Google has officially started including data from its new AI Mode in Search Console reports. This means that metrics like clicks, impressions, and average position from AI-powered search results will now appear in your performance dashboard.

To support this change, Google has also updated its Search Console help documentation. The revised section on how impressions, clicks, and positions are defined now includes AI Mode-specific details.

What’s New in AI Mode Reporting?

According to the updated documentation, AI Mode data will be tracked using the same foundational principles as traditional Google Search:

  • Clicks: Any time a user clicks a link to an external site from within the AI response, it registers as a click.
  • Impressions: If your webpage appears anywhere in the AI-generated content, it’s considered an impression.
  • Position: Like standard results, elements in AI Mode, such as link cards, image blocks, or carousels, are ranked based on their qualifying search position. Each piece is measured individually, not grouped under one position like with AI Overviews.

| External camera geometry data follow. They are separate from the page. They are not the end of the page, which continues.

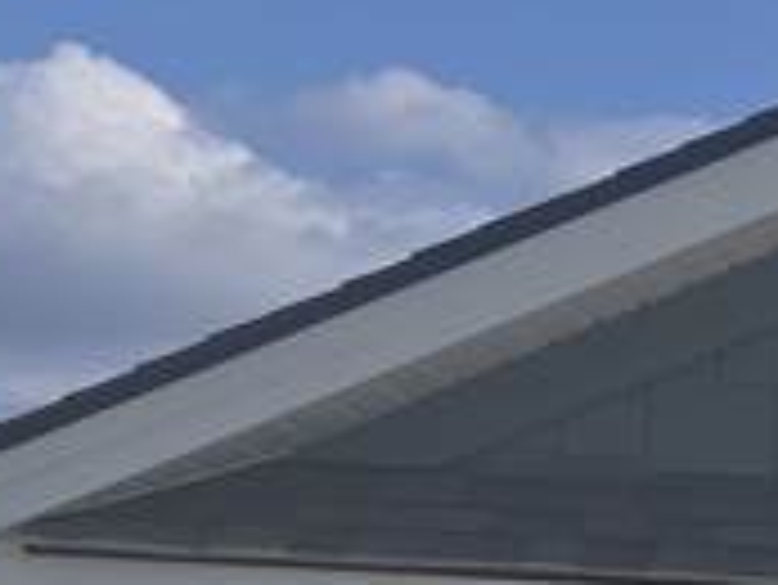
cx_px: 2383
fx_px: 3823
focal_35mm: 170
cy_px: 1354
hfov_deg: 9.2
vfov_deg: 8.1
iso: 12
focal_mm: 6.3
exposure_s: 1/1129
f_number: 1.7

Google also explained how it handles follow-up queries in AI Mode. When a user continues the conversation by asking additional questions, each new query is treated independently. As a result, any resulting impressions, clicks, or position data are associated with the new search, not the original one.

Why This Matters

Until now, digital marketers and SEO professionals lacked visibility into how AI-generated search experiences impacted website performance. While this update brings more transparency, it’s worth mentioning that Google still doesn’t allow filtering for just AI Mode data within Search Console, similar to the limitations with AI Overviews.

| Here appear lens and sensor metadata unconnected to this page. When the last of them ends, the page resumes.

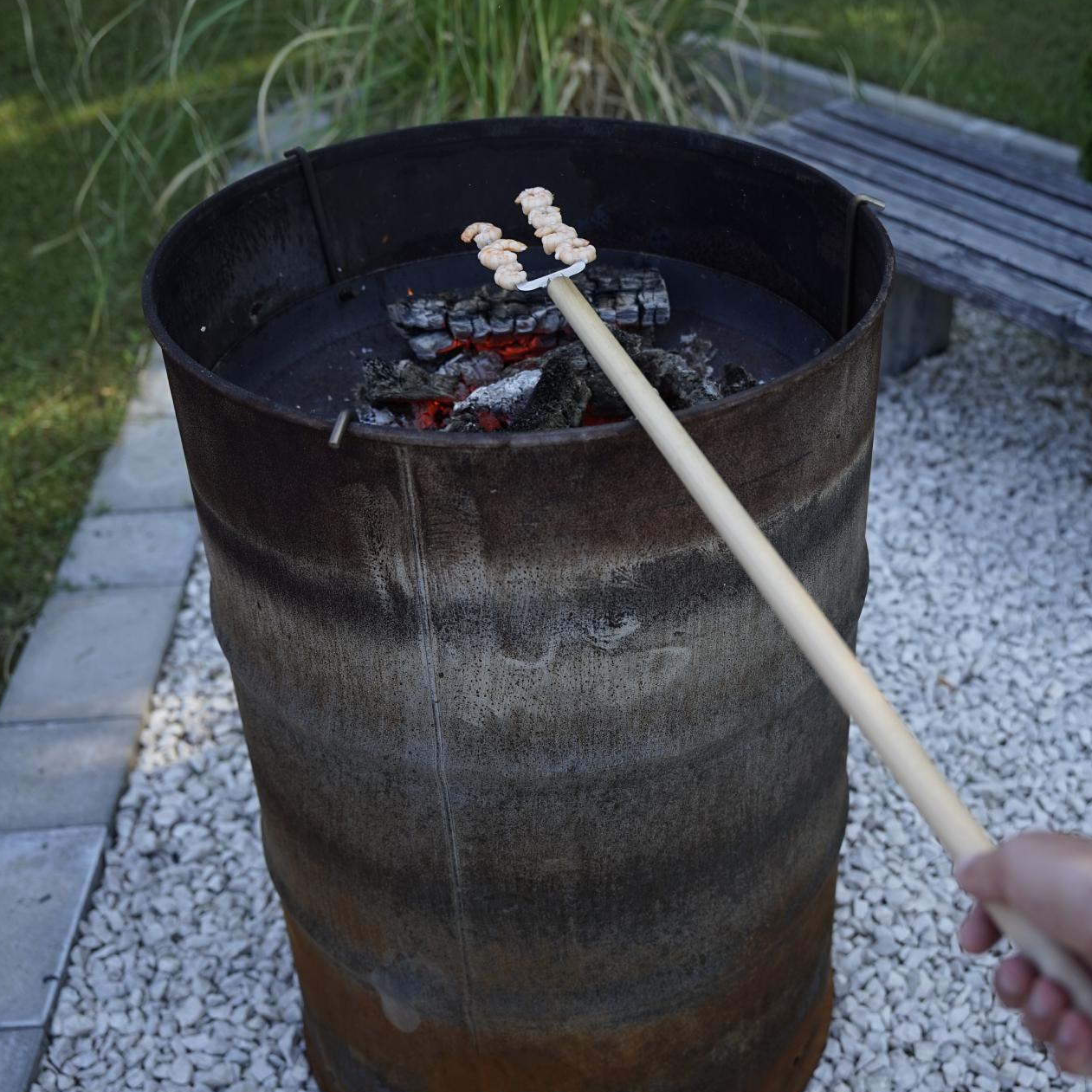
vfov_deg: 38.3
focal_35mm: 44
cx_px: 684
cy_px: 551
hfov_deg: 38.1
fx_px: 1570
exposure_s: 1/320
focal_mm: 34
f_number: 3.2
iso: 125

What Google Says About AI Mode

AI Mode builds upon the AI Overviews feature by offering a more dynamic, interactive experience. It structures user questions into subtopics and runs multiple parallel searches to find relevant answers, often displaying content through carousels, images, and link-rich cards.

These AI-driven responses are not just summaries; they guide users to useful web resources and give them opportunities to dig deeper into topics, often resulting in multiple metrics being recorded in the process.

Google’s AI Mode is reshaping what it means to search, discover, and engage. By expanding how intent is interpreted and tracked, it forces SEOs to look beyond rankings and keywords. Instead, we must focus on understanding human curiosity in layers.

Search Console’s integration of AI Mode is the first step toward more sophisticated SEO analytics, one that mirrors the complexity of real user journeys in 2025 and beyond. So, if you’re still optimizing for just one keyword per page, it’s time to rethink your approach. AI Mode shows us that search intent is no longer a straight line; it is a set of interconnected ideas.